For graded labs, the recommended approach: students work in standard mode without the AI Tutor, then optionally check their answers using the AI Tutor after submitting. The AI Tutor is most valuable for the "why" questions that the workbench itself does not answer.

Forward pointers for instructors

When students ask "what comes next?":

• NET-201 entry: TCP internals (weeks 6-7) and DNS deep-dive (week 8) are the NET-201 foundations. NET-201 week 1 assumes students can trace a TCP session and write display filters.
• PEN-101 entry: weeks 2-3 (Ethernet + IP) and week 6 (TCP) are the PEN-101 on-ramp. Students who cannot trace the three-way handshake will find port-scanning analysis confusing in PEN-101.
• ADV-101 entry: week 10 (TLS + CVE quartet) is the ADV-101 on-ramp. Students who understand the CVE quartet's bug classes at vocabulary level are prepared for ADV-101's deeper CVE analysis.
• SEC-101 entry: weeks 1-10 (the full protocol stack) plus week 11 (NSM) are the SEC-101 foundations. SEC-101 assumes the TCP/IP model is familiar; students who struggled with week 6-7 should review before starting SEC-101.

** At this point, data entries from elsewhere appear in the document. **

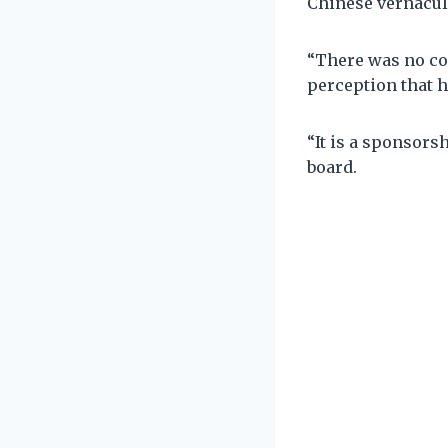
Chinese vernacul
“There was no co
perception that h
“It is a sponsors
board.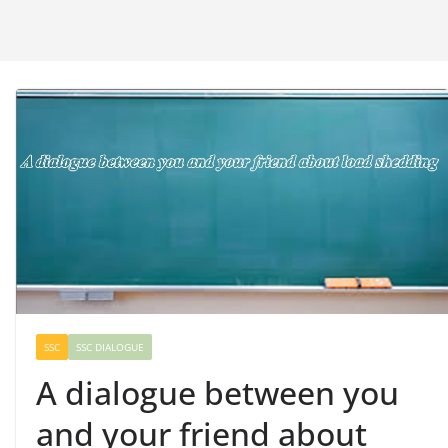
SSC
SSC DIALOGUE
A dialogue between you
and your friend about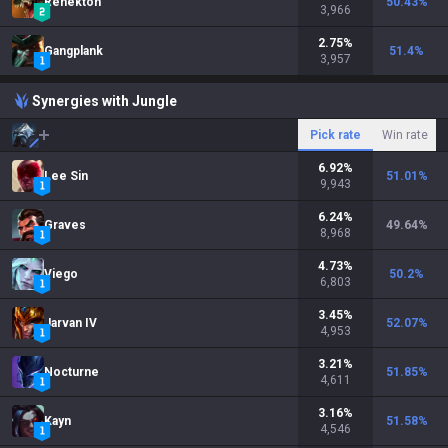
Renekton
50.43
%
3,966
2.75
%
Gangplank
51.4
%
3,957
Synergies with Jungle
Pick rate
Win rate
6.92
%
Lee Sin
51.01
%
9,943
6.24
%
Graves
49.64
%
8,968
4.73
%
Viego
50.2
%
6,803
3.45
%
Jarvan IV
52.07
%
4,953
3.21
%
Nocturne
51.85
%
4,611
3.16
%
Kayn
51.58
%
4,546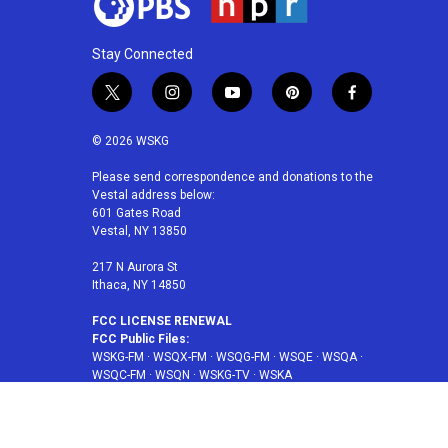
Stay Connected
t
i
y
p
f
w
n
o
i
a
i
s
u
n
c
© 2026 WSKG
t
t
t
t
e
t
a
u
e
b
Please send correspondence and donations to the
Vestal address below:
e
g
b
r
o
601 Gates Road
r
r
e
e
o
Vestal, NY 13850
a
s
k
m
t
217 N Aurora St
Ithaca, NY 14850
FCC LICENSE RENEWAL
FCC Public Files:
WSKG-FM
·
WSQX-FM
·
WSQG-FM
·
WSQE
·
WSQA
·
WSQC-FM
·
WSQN
·
WSKG-TV
·
WSKA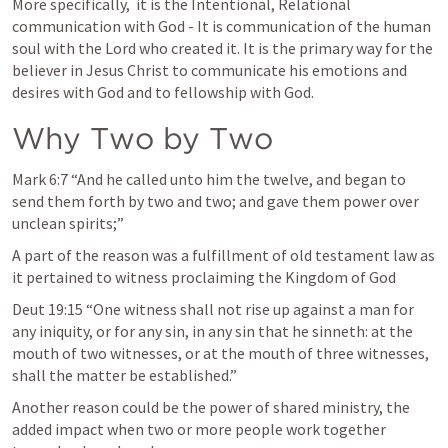
More specifically,  it is the Intentional, Relational 
communication with God - It is communication of the human 
soul with the Lord who created it. It is the primary way for the 
believer in Jesus Christ to communicate his emotions and 
desires with God and to fellowship with God. 
Why Two by Two
Mark 6:7
 “And he called unto him the twelve, and began to 
send them forth by two and two; and gave them power over 
unclean spirits;” 
A part of the reason was a fulfillment of old testament law as 
it pertained to witness proclaiming the Kingdom of God
Deut 19:15
 “One witness shall not rise up against a man for 
any iniquity, or for any sin, in any sin that he sinneth: at the 
mouth of two witnesses, or at the mouth of three witnesses, 
shall the matter be established.” 
Another reason could be the power of shared ministry, the 
added impact when two or more people work together 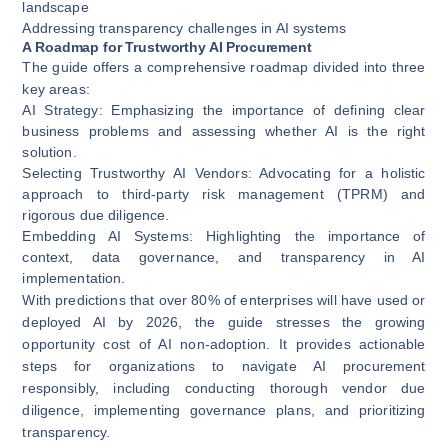
landscape
Addressing transparency challenges in AI systems
A Roadmap for Trustworthy AI Procurement
The guide offers a comprehensive roadmap divided into three
key areas:
AI Strategy
: Emphasizing the importance of defining clear
business problems and assessing whether AI is the right
solution.
Selecting Trustworthy AI Vendors
: Advocating for a holistic
approach to third-party risk management (TPRM) and
rigorous due diligence.
Embedding AI Systems
: Highlighting the importance of
context, data governance, and transparency in AI
implementation.
With predictions that over 80% of enterprises will have used or
deployed AI by 2026, the guide stresses the growing
opportunity cost of AI non-adoption. It provides actionable
steps for organizations to navigate AI procurement
responsibly, including conducting thorough vendor due
diligence, implementing governance plans, and prioritizing
transparency.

What NET-101 does NOT teach

• Python socket programming: the public page's 14-week version includes a Python sockets week; v0.1 omits it. Students who want socket programming should look at FND-102 (Python and Automation) or the Beej's Guide readings.
• GNS3 / Cisco Packet Tracer topology simulation: the 14-week public page version references these; v0.1 uses pcap-tools as the primary lab environment and does not require GNS3.
• Suricata/Zeek in production: week 11 introduces rule reading; production deployment is in NET-301.
• IPv6 depth: week 3 gives an overview; IPv6 fundamentals in depth are in NET-201.

Instructor guide v0.1. Revise after first pilot cohort runs.